- Source document:
..............................
# Pictures from around the farm today. BIG PICTURES.



## Juno21 (Jun 17, 2008)

Aww SOoOo cute! I love your farm!!!! Plus that little baby is so cute!!!!


----------



## my2geldings (Feb 18, 2008)

I love the scenery! What main area are you located in? Reminds me of Europe. All we have here for vegetation is pine trees :?


----------



## Mcfrumple (Mar 15, 2008)

My2Geldings said:


> I love the scenery! What main area are you located in? Reminds me of Europe. All we have here for vegetation is pine trees :?


I live in Northern Kentucky about an hour away from Lexington Kentucky.


----------



## PoptartShop (Jul 25, 2010)

Aww nice pictures- great photography too.  My fav. pic is the first & 2nd= howw adorable, that's true love right there!!


----------



## Harley Heaven (Jun 15, 2008)

Looks like a great day was had by all! Thanks for sharing the pics.


----------



## meggymoo (Mar 10, 2007)

Those pictures were gorgeous. Such lovely scenery! Wish it was like that where I lived. 
Rosa is one cute little baby! 

Thanks for sharing Mcfrumple! :wink:


----------



## mudypony (Jan 30, 2008)

Great pics!!! All your horses are georgous and the donkey is just adorable!!
..............................
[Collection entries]

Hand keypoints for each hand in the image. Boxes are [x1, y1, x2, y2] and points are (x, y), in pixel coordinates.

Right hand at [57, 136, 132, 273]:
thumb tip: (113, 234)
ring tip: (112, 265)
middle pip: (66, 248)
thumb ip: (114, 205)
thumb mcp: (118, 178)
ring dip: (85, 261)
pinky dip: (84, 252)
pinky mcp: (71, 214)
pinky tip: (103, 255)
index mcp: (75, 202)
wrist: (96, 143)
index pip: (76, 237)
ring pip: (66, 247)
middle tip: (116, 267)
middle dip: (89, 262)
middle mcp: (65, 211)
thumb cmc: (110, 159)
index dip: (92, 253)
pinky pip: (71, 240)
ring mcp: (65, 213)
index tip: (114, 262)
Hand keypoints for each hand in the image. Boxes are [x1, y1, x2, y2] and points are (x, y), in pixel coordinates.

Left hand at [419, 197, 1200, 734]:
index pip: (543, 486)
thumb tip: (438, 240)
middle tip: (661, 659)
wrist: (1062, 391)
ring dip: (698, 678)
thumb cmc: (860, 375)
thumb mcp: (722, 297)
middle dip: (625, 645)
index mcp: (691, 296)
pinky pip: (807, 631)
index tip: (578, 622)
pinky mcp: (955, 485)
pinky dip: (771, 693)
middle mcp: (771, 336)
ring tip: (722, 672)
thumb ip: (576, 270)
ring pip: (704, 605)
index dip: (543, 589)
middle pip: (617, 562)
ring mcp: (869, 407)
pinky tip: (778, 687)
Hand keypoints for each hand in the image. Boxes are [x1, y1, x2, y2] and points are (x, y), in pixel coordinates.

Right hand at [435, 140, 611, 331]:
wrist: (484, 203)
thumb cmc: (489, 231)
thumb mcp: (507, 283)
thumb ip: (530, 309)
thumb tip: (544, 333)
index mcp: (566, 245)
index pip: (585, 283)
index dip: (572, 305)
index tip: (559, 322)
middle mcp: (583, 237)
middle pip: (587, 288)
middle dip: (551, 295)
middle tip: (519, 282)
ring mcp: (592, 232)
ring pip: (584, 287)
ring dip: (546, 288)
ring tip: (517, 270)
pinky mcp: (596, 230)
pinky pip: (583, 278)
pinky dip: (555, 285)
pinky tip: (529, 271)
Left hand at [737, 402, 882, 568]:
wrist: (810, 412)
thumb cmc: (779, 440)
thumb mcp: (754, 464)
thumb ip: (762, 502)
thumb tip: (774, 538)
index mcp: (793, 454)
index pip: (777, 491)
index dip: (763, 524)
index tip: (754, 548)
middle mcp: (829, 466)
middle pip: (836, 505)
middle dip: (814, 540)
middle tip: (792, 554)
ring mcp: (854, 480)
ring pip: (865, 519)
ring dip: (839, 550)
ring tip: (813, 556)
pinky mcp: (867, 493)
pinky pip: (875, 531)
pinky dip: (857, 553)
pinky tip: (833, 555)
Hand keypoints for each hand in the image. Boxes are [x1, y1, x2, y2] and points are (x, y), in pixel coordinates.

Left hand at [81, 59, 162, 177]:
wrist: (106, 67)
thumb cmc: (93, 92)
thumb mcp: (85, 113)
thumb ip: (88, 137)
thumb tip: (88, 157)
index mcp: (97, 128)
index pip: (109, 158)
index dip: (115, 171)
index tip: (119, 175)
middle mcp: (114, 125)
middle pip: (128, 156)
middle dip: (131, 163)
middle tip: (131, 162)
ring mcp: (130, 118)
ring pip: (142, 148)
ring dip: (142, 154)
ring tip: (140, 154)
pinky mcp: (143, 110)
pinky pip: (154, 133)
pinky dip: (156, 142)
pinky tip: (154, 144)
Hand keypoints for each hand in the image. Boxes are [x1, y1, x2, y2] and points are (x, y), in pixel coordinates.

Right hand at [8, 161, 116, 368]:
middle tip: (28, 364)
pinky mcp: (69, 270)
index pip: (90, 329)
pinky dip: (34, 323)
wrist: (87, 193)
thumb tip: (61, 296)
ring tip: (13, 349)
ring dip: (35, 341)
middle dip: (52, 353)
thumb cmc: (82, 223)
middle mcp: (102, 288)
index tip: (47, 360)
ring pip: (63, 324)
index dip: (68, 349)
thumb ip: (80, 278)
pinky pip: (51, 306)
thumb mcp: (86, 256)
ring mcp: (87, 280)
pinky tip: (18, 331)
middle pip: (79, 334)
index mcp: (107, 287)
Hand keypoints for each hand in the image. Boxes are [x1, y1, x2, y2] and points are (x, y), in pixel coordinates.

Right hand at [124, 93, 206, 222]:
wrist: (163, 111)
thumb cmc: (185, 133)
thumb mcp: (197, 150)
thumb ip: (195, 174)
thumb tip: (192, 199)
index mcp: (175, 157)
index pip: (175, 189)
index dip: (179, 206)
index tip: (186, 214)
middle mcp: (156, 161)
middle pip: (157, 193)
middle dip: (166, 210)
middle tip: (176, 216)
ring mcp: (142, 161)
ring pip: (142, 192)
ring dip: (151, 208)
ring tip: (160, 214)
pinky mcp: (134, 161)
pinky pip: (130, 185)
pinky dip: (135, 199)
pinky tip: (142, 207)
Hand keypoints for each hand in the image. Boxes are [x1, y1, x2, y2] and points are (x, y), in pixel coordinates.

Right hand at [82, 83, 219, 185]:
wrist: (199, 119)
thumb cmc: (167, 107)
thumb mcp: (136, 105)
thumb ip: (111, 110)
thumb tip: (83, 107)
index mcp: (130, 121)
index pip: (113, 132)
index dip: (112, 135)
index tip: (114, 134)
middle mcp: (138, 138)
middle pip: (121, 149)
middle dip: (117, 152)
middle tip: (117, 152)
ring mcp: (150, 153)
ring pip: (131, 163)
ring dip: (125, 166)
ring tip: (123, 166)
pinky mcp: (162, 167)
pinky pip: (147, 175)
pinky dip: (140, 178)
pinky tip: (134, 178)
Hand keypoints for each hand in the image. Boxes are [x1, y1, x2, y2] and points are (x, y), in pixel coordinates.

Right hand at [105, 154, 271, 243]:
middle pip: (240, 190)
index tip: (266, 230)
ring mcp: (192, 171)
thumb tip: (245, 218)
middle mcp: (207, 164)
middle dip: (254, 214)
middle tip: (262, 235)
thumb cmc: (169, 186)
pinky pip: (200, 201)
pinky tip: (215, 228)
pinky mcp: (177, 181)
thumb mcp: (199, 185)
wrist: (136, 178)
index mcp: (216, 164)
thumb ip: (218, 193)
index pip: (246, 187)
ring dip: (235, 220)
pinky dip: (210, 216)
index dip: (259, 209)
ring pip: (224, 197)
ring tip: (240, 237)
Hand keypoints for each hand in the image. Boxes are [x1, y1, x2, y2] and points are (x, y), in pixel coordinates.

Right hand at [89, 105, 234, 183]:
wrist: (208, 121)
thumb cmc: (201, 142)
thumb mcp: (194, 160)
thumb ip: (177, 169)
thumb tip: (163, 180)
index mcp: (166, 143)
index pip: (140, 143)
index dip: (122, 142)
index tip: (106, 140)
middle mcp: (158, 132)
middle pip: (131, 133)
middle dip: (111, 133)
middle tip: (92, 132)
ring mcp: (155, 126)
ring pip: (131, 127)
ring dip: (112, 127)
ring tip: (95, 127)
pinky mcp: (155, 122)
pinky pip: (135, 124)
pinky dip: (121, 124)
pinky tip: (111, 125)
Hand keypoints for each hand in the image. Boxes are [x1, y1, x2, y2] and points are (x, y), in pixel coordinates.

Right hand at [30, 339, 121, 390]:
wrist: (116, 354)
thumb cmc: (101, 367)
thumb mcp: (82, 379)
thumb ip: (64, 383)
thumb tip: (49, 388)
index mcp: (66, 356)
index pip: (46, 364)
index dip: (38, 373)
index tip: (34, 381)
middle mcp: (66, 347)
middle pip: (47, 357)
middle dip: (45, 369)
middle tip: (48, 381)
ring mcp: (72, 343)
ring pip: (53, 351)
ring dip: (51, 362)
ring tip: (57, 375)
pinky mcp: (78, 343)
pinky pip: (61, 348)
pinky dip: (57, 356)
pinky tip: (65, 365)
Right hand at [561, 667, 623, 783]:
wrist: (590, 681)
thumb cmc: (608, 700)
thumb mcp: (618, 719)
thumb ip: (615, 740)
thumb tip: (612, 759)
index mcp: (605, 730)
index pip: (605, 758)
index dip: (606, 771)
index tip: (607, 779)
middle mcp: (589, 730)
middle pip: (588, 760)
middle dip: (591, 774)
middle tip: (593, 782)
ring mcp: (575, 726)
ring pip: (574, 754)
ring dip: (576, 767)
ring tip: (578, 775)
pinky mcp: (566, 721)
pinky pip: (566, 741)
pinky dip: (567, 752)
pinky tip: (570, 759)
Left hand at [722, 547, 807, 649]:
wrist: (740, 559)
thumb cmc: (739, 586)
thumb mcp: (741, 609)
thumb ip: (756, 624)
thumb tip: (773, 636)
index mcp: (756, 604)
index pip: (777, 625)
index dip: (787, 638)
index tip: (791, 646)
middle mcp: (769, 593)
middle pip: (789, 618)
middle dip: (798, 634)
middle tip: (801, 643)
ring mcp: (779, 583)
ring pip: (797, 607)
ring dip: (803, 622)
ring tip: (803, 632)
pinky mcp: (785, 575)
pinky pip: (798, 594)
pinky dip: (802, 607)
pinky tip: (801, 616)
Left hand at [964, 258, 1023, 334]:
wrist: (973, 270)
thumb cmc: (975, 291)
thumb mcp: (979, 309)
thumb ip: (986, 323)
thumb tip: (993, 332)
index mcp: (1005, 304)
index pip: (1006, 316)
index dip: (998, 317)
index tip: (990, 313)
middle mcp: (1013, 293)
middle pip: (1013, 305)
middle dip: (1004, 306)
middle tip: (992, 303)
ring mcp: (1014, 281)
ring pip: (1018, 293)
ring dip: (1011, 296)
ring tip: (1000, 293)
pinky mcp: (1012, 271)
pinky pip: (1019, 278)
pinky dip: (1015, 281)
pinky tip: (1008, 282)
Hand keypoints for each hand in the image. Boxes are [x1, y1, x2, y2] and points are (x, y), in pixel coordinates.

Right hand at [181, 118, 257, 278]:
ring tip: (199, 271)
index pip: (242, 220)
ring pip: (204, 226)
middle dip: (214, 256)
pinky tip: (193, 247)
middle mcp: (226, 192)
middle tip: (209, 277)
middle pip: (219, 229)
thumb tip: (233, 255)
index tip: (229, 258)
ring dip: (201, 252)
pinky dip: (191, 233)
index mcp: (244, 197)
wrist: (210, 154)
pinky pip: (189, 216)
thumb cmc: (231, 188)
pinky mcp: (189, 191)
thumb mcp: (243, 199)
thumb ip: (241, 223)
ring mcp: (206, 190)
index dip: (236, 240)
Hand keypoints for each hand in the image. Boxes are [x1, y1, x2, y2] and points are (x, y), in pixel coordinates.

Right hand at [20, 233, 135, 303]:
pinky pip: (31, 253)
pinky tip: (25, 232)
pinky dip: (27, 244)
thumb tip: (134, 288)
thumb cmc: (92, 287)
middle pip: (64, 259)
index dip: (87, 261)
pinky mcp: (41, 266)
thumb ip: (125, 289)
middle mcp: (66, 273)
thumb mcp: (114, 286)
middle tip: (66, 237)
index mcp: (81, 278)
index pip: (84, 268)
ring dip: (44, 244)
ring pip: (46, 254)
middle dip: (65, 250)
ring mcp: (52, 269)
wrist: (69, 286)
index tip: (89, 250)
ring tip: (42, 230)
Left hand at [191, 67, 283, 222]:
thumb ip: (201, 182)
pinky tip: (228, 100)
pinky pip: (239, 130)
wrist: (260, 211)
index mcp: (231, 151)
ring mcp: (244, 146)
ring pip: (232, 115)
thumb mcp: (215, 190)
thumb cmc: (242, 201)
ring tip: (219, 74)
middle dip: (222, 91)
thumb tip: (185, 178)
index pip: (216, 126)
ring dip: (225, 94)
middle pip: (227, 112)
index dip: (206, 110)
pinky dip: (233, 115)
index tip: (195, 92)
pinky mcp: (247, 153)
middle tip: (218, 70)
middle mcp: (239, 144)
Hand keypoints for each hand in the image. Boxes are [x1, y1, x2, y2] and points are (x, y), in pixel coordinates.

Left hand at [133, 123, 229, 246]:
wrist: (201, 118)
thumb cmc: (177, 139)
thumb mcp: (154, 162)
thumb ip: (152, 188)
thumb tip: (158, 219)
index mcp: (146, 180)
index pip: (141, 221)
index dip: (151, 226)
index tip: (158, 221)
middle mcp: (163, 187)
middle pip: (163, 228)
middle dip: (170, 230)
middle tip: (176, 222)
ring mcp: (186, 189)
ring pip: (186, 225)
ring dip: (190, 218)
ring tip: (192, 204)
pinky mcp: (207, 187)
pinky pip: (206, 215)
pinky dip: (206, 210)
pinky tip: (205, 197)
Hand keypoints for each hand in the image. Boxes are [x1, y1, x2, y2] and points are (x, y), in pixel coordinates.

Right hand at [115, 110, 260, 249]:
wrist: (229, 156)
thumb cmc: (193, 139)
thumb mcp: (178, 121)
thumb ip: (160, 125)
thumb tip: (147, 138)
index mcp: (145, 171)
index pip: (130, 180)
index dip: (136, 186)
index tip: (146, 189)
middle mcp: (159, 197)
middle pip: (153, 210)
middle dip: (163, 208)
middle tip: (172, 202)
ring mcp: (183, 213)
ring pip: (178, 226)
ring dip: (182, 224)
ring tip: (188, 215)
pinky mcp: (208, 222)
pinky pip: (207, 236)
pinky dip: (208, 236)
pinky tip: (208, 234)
..............................
- Instructions:
[1] In the forum thread about pictures from the farm, where does Mcfrumple say they live?
[2] Continue the forum thread about pictures from the farm from where it stops.

- Exercise answers:
[1] Northern Kentucky, about an hour away from Lexington, Kentucky.

[2]
----------



## equiniphile (Aug 16, 2009)

Adorable! How much land do you guys have? I would love to live on a huge farm like that someday


----------



## sillybunny11486 (Oct 2, 2009)

looks like our pasture, but the grass has all died already :-(. it got so high you could only see the minis back. i wish i didnt have to work, or id be with my horses too. i cant even get any pictures because its soo dark when i get to the barn.


----------



## RoCru (Jul 19, 2009)

Great photos! I love the first one! It's so sweet!


----------



## bubblegum (Oct 6, 2009)

great pics, love the scenery, reminds me of france, absolutly stunning horses too


----------



## Mcfrumple (Mar 15, 2008)

Thank you dear!


France would be nice, but it's good old Kentucky!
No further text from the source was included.